▶ Extract:
START
I still haven’t quite wrapped my head around the fact that Chris Sale is in the Red Sox rotation. It will probably require me seeing him pitch in a Red Sox uniform for it to fully sink in – the beat writers’ grainy, from-a-distance Spring Training videos of bullpen sessions don’t count. I mean, this guy has been one of the five best pitchers in the American League over the last five years and now he is on our team. But that is the past. It gives us an idea of what to expect, but things are different. Pitching in Boston presents a difficult transition that has gone remarkably poorly for many who have tried to make it before Sale; two good examples are also in the Red Sox rotation.
END
▶ Extracted entries:
START
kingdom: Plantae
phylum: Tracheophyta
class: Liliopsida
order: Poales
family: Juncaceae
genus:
END
▶ Work to do:
1. In the Chris Sale text, how is Sale ranked among American League pitchers over the last five years?
2. Please list every proper name that appears in the Chris Sale text, counting each name once.
3. Retype the part of the Chris Sale text that opens with the words containing "I still haven’t" and closes with "also in the Red Sox rotation.".

▶ Outputs by task:
1. He has been one of the five best pitchers in the American League over the last five years.

2. Chris Sale, Red Sox, Spring Training, American League, Boston

3.
I still haven’t quite wrapped my head around the fact that Chris Sale is in the Red Sox rotation. It will probably require me seeing him pitch in a Red Sox uniform for it to fully sink in – the beat writers’ grainy, from-a-distance Spring Training videos of bullpen sessions don’t count. I mean, this guy has been one of the five best pitchers in the American League over the last five years and now he is on our team. But that is the past. It gives us an idea of what to expect, but things are different. Pitching in Boston presents a difficult transition that has gone remarkably poorly for many who have tried to make it before Sale; two good examples are also in the Red Sox rotation.